[Page-level text extractions]

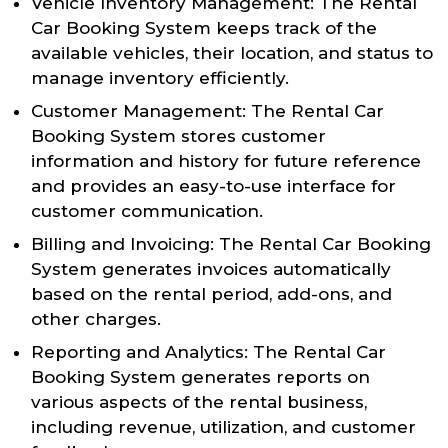
Vehicle Inventory Management: The Rental
Car Booking System keeps track of the
available vehicles, their location, and status to
manage inventory efficiently.
Customer Management: The Rental Car
Booking System stores customer
information and history for future reference
and provides an easy-to-use interface for
customer communication.
Billing and Invoicing: The Rental Car Booking
System generates invoices automatically
based on the rental period, add-ons, and
other charges.
Reporting and Analytics: The Rental Car
Booking System generates reports on
various aspects of the rental business,
including revenue, utilization, and customer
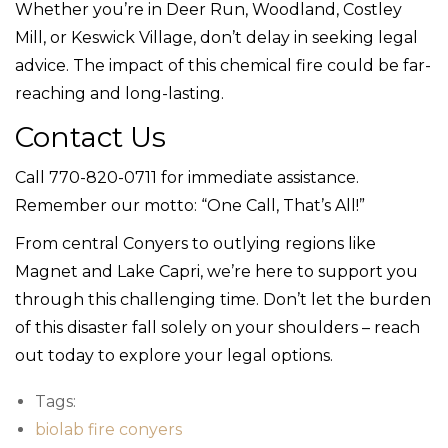
Whether you’re in Deer Run, Woodland, Costley
Mill, or Keswick Village, don’t delay in seeking legal
advice. The impact of this chemical fire could be far-
reaching and long-lasting.
Contact Us
Call 770-820-0711 for immediate assistance.
Remember our motto: “One Call, That’s All!”
From central Conyers to outlying regions like
Magnet and Lake Capri, we’re here to support you
through this challenging time. Don’t let the burden
of this disaster fall solely on your shoulders – reach
out today to explore your legal options.
Tags:
biolab fire conyers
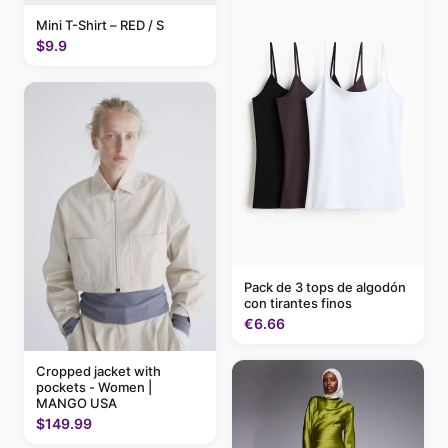
Mini T-Shirt – RED / S
$9.9
Pack de 3 tops de algodón
con tirantes finos
€6.66
Cropped jacket with
pockets - Women |
MANGO USA
$149.99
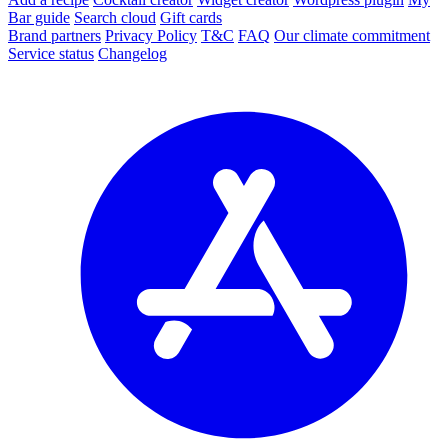
Bar guide
Search cloud
Gift cards
Brand partners
Privacy Policy
T&C
FAQ
Our climate commitment
Service status
Changelog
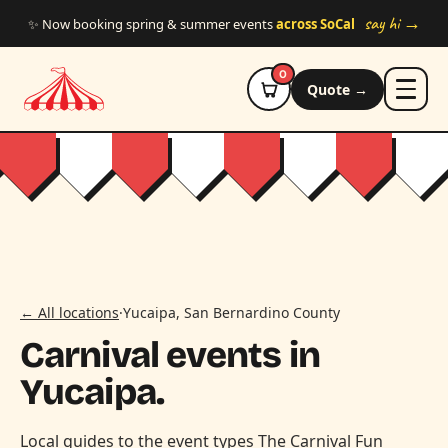
Skip to main content
say hi →
✨ Now booking spring & summer events
across SoCal
0
Quote →
← All locations
·
Yucaipa, San Bernardino County
Carnival events in
Yucaipa.
Local guides to the event types The Carnival Fun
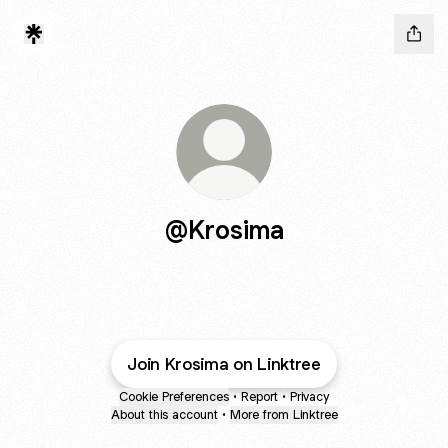
@Krosima
Join Krosima on Linktree
Cookie Preferences
•
Report
•
Privacy
About this account
•
More from Linktree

YOUR OBJECTIVE ▸ Although the records include pictures, output only their text, exactly and completely.

RESULT BELOW ▸
Vehicle Inventory Management: The Rental
Car Booking System keeps track of the
available vehicles, their location, and status to
manage inventory efficiently.
Customer Management: The Rental Car
Booking System stores customer
information and history for future reference
and provides an easy-to-use interface for
customer communication.
Billing and Invoicing: The Rental Car Booking
System generates invoices automatically
based on the rental period, add-ons, and
other charges.
Reporting and Analytics: The Rental Car
Booking System generates reports on
various aspects of the rental business,
including revenue, utilization, and customer
Whether you’re in Deer Run, Woodland, Costley
Mill, or Keswick Village, don’t delay in seeking legal
advice. The impact of this chemical fire could be far-
reaching and long-lasting.
Contact Us
Call 770-820-0711 for immediate assistance.
Remember our motto: “One Call, That’s All!”
From central Conyers to outlying regions like
Magnet and Lake Capri, we’re here to support you
through this challenging time. Don’t let the burden
of this disaster fall solely on your shoulders – reach
out today to explore your legal options.
Tags:
biolab fire conyers
Mini T-Shirt – RED / S
$9.9
Pack de 3 tops de algodón
con tirantes finos
€6.66
Cropped jacket with
pockets - Women |
MANGO USA
$149.99
Bar guide
Search cloud
Gift cards
Brand partners
Privacy Policy
T&C
FAQ
Our climate commitment
Service status
Changelog
Skip to main content
say hi →
✨ Now booking spring & summer events
across SoCal
0
Quote →
← All locations
·
Yucaipa, San Bernardino County
Carnival events in
Yucaipa.
Local guides to the event types The Carnival Fun
@Krosima
Join Krosima on Linktree
Cookie Preferences
•
Report
•
Privacy
About this account
•
More from Linktree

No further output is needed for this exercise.